» **任务说明**: 请把所有条目中的文字行逐字摘录出来，答案中不要包含图片。

图表分析数据
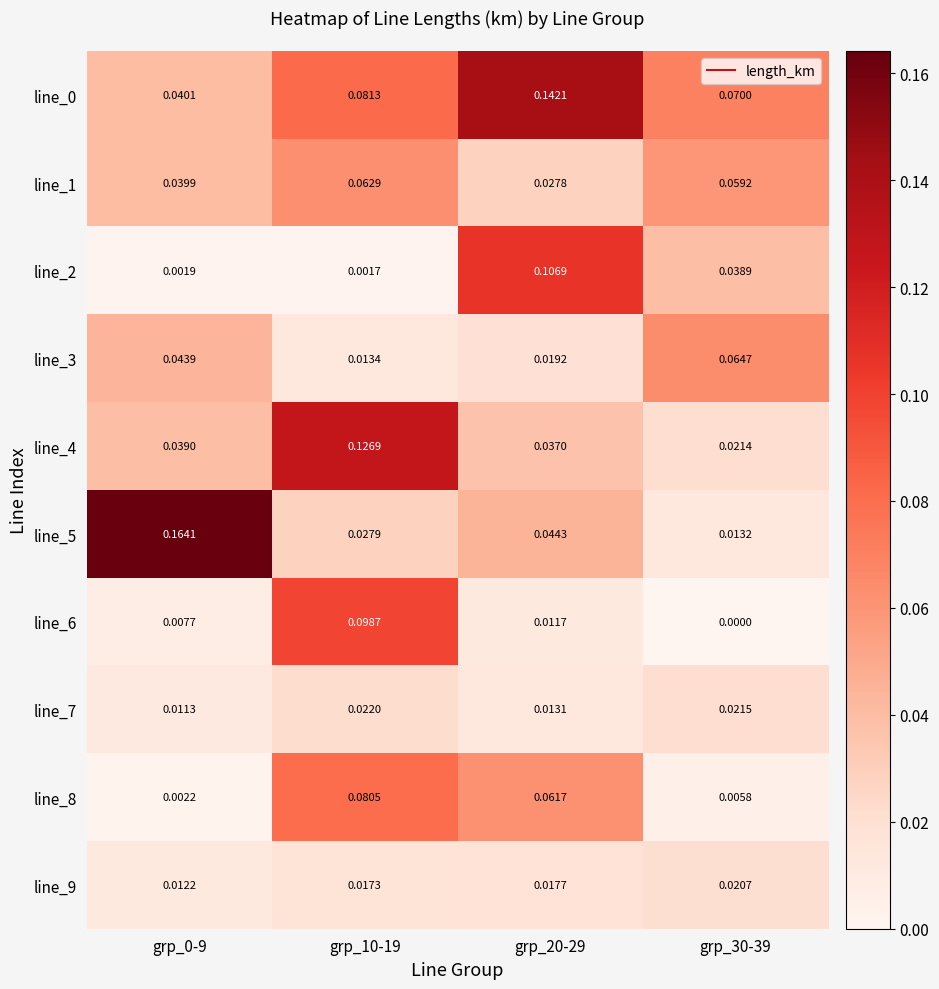

Is the value of line_0 at grp_30-39 greater than the value of line_6 at grp_20-29?

Yes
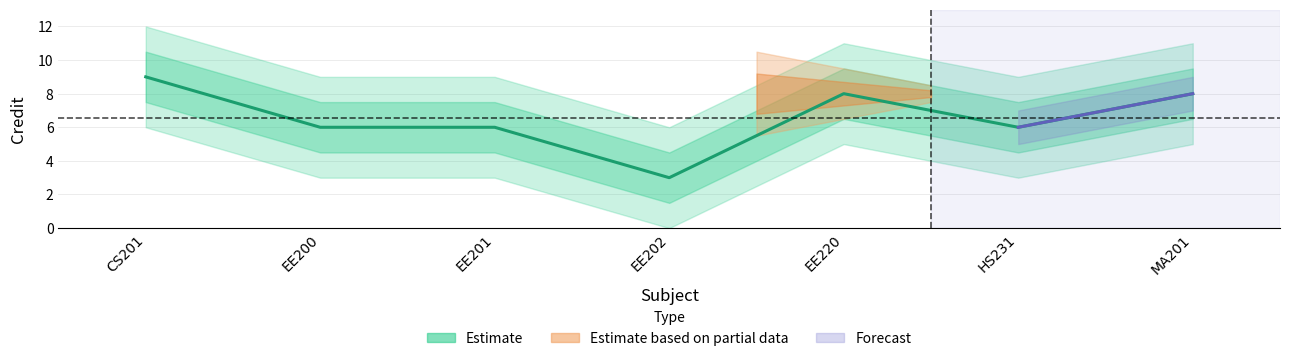

At which label does the data first exceed 6?

CS201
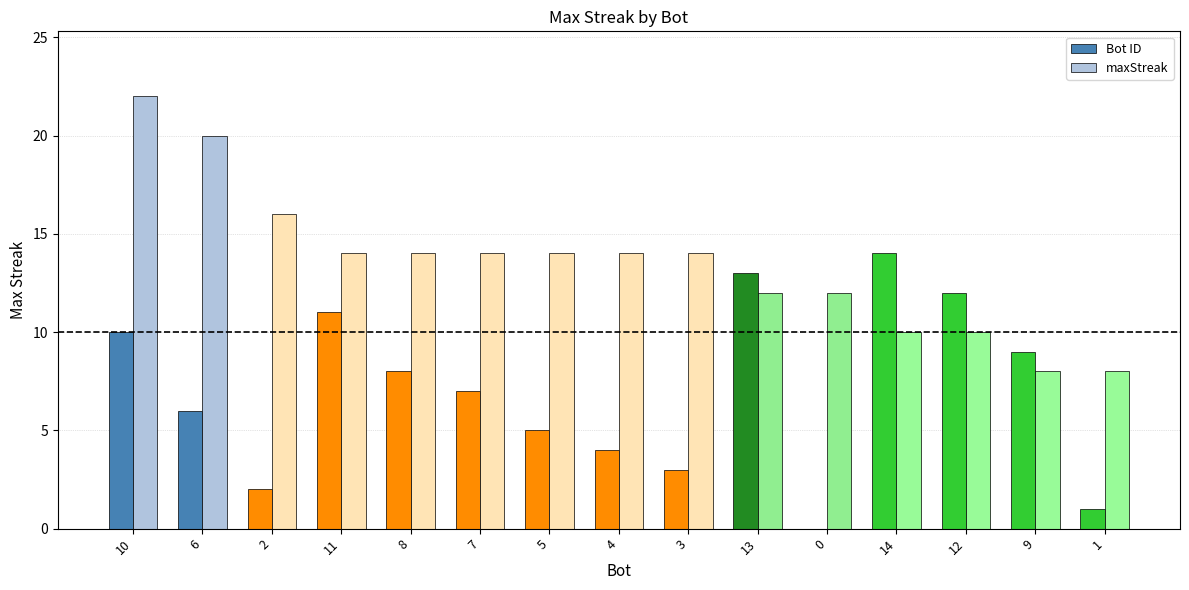

What is the total value across all series at 3?

17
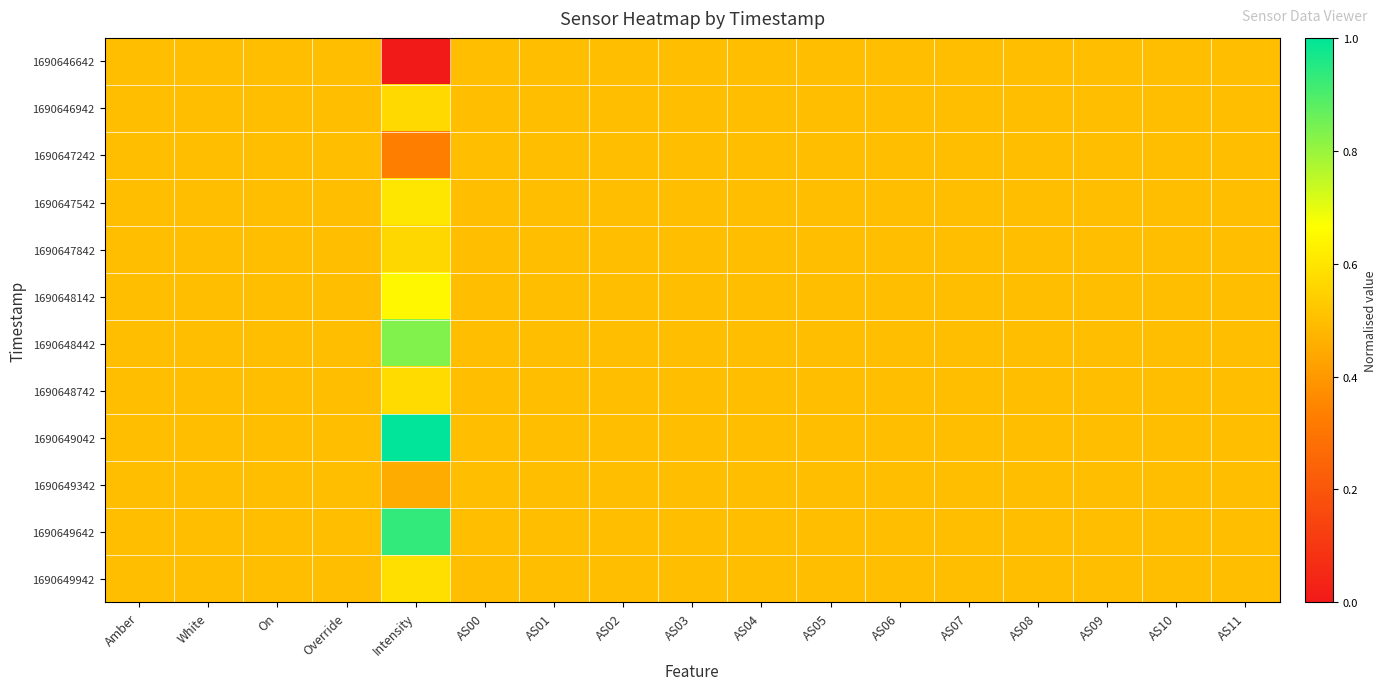

Rank the series by their maximum value, from lowest to highest.

1690646642, 1690647242, 1690649342, 1690647842, 1690646942, 1690648742, 1690649942, 1690647542, 1690648142, 1690648442, 1690649642, 1690649042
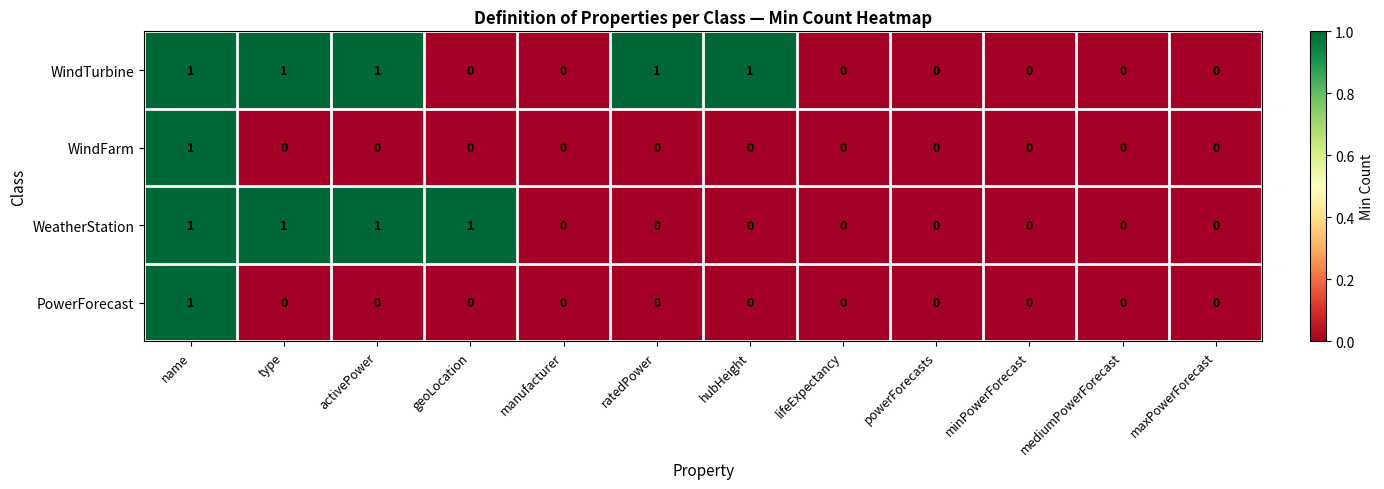

How many WindFarm values are between 0 and 1?

12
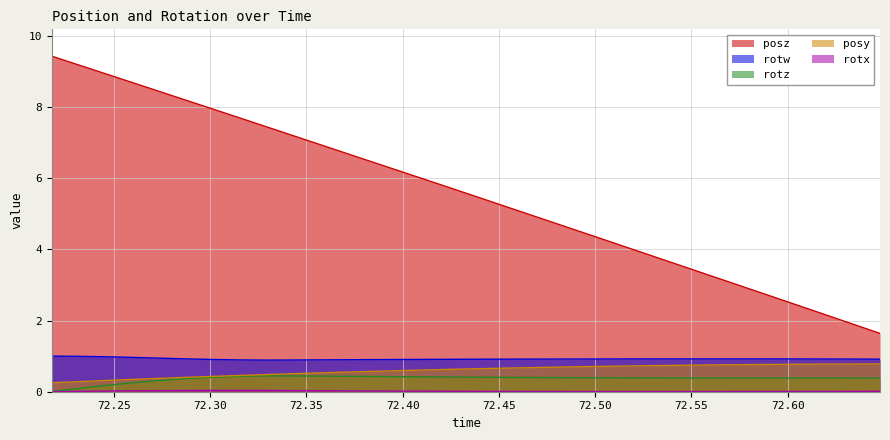

Is it true that posz equals 8.2 at 72.39795?

False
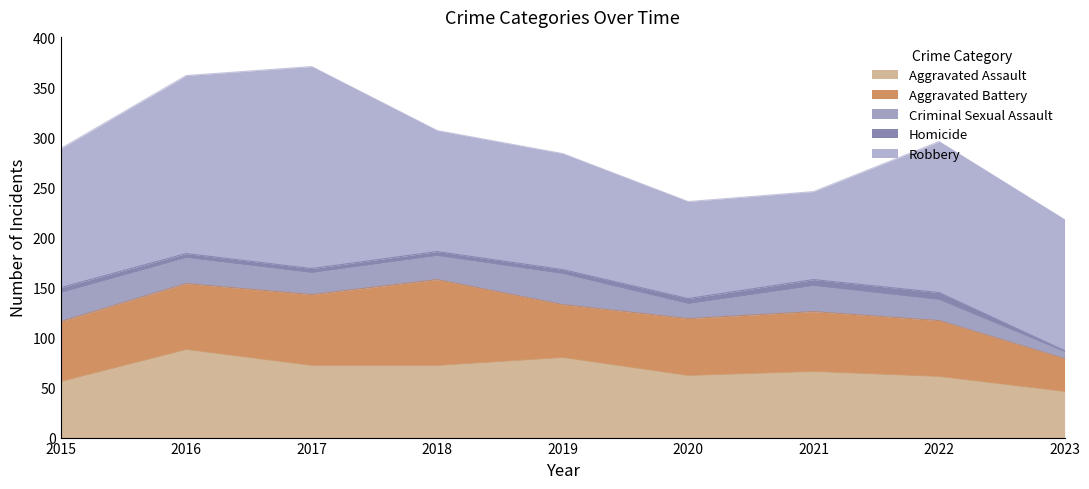

What is the sum of the Robbery values at 2018 and 2019?

237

» **任务结果**:
Is the value of line_0 at grp_30-39 greater than the value of line_6 at grp_20-29?

Yes

At which label does the data first exceed 6?

CS201

What is the total value across all series at 3?

17

Rank the series by their maximum value, from lowest to highest.

1690646642, 1690647242, 1690649342, 1690647842, 1690646942, 1690648742, 1690649942, 1690647542, 1690648142, 1690648442, 1690649642, 1690649042

How many WindFarm values are between 0 and 1?

12

Is it true that posz equals 8.2 at 72.39795?

False

What is the sum of the Robbery values at 2018 and 2019?

237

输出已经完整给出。